You now need to locate the system address of the UCB$%_ERRCNT field of the CPU.

Now invoke SDA
$ ANALYZE/SYSTEM
SDA> READ SYS$SYSTEM:SYSDEF.STB
SDA> SHOW DEVICE
SDA> EVALUATE UCB+UCB$ W_ERRCNT
hex=xxx, Decimal=-xxx UCb+offset

Take the hex value,
SDA> exit
$ RUN SYS$SHARE:DELTA --- this will ask series of questions along with the error count noted above in hex value, respond carefully to reset the error count. If any mistake, it agins leads to system crash.

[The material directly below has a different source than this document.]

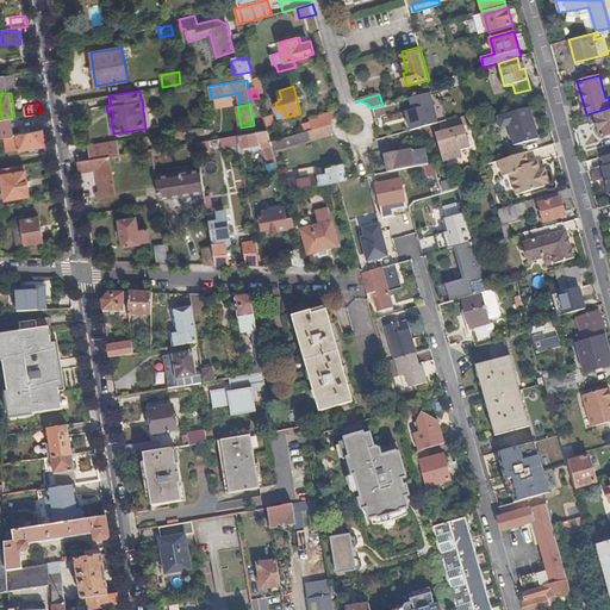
[(609,107),(595,112),(601,137),(609,134),(609,107)]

If unable run this successfully, possible reboot solve your problem.


Archunan

Regards
Archie
Robert Brooks_1
Honored Contributor

Re: CPU error

Archunan wrote . . .

To reset the error count, one needs to determine the system address of the error count field. For a device, this is at an offset within the device's UCB structure. On VAX, the field is at an offset symbolically defined as UCB$W_ERRCNT and in Alpha UCB$L_ERRCNT.

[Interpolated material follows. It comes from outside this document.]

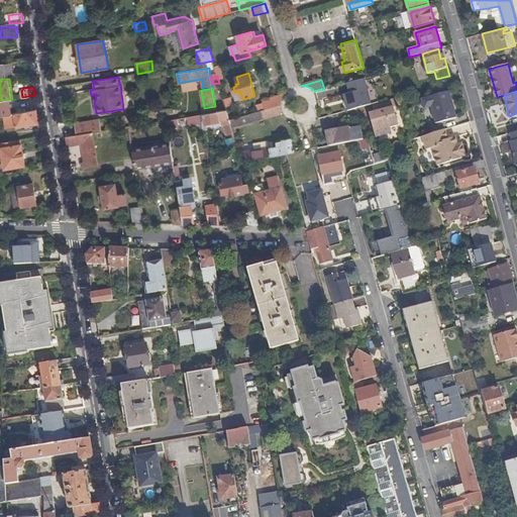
[(319,111),(320,118),(374,104),(371,93),(350,98),(350,100),(346,101),(341,102),(340,103),(320,109),(318,109),(319,111)]
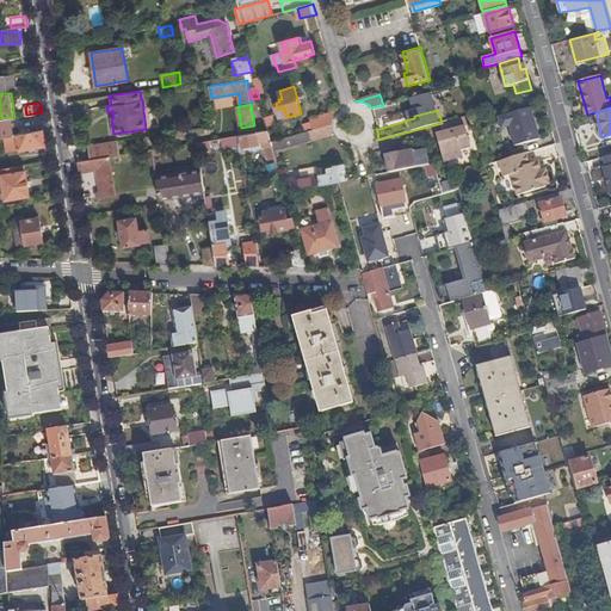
[(334,117),(337,111),(312,118),(313,121),(314,129),(333,123),(333,121),(334,117)]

You now need to locate the system address of the UCB$%_ERRCNT field of the CPU.

Now invoke SDA
$ ANALYZE/SYSTEM
SDA> READ SYS$SYSTEM:SYSDEF.STB
SDA> SHOW DEVICE
SDA> EVALUATE UCB+UCB$ W_ERRCNT
hex=xxx, Decimal=-xxx UCb+offset

--

This may come as a surprise, but the CPU has no UCB. It is not a device; it is not associated with a device driver

-- Rob
Arch_Muthiah
Honored Contributor

Re: CPU error

Bob,

I am sorry, I totally misunderstood the question, after I read error count, immly I got device error count only.

Yes Noorul, my procedure is to reset error count of any device.


Archunan
Regards
Archie
John Gillings
Honored Contributor

Re: CPU error

Noorul,

If this system is life critical, I'd recommend you log a hardware service case immediately and have an engineer analyze your error log.

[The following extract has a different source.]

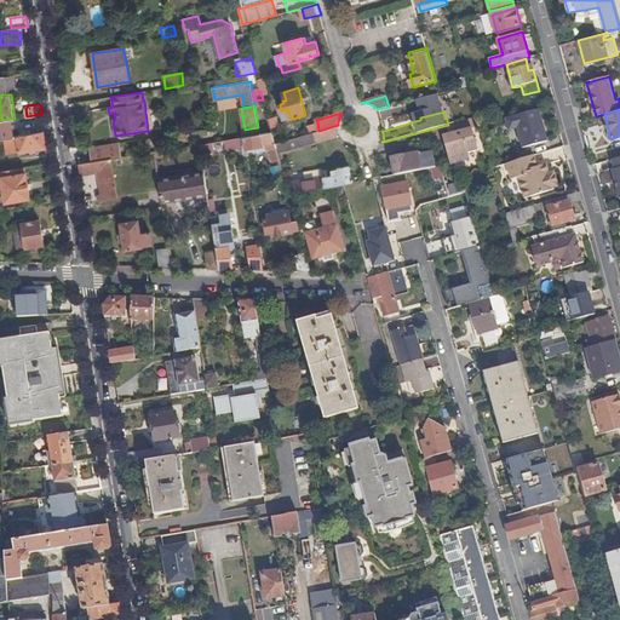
[(277,116),(269,119),(271,128),(280,126),(277,116)]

If the system isn't that critical, I'd tend to keep an eye on the errors, if it increases within (say) one week, then log a case.

You could also install WEBES and/or ISEE. One of its purposes is to gather statistics on hardware errors to determine what needs immediate attention. If configured for it, ISEE is capable of logging a service case automatically if a serious enough hardware error is detected.

Talk to your local customer support centre for more details.
A crucible of informative mistakes
Richard White_5
Advisor

Re: CPU error

Good Morning Noorul...
Don't know if you have had a chance yet to invoke the $anal/err/includ=cpu command that Ian had mentioned, but you might want to modify to $anal/err/incl=(cpu, mach)/sin=xx. The Vax systems will report a majority of their "machine-checks" as cpu errors. If the Machine-Check occurred in user/supervisor mode, then the system "typically" will NOT crash with a Fatal Bugcheck, but instead just Log the Error to Event-Logger. If the machine-check is due to cache-parity-error, while in user-mode, and the threshold limit is exceeded, the system will disable the cache, which will affect performance. As Mr. Gillings pointed out, if you have the opportunity, you may wish to install Webes or ISEE, which may supply more info. It would appear that currently, the system has NOT suffered a serious error in Exec/Kernel mode, but you may be on "borrowed-time", so you may wish to schedule a Service-Call.
Thanx,
r_white
Lawrence Czlapinski
Trusted Contributor

Re: CPU error

OT - Archunan: For devices, starting with VMS Alpha 7.3-2, you can reset device counts with SET DEVICE/RESET commands. This can be useful if a device has been replaced.
Lawrence
Sk Noorul  Hassan
Regular Advisor

Re: CPU error

Hi all,

The error is not increasing since the server became duty on 17/11/2005. Still, under observation. Thanks for ur suggestions.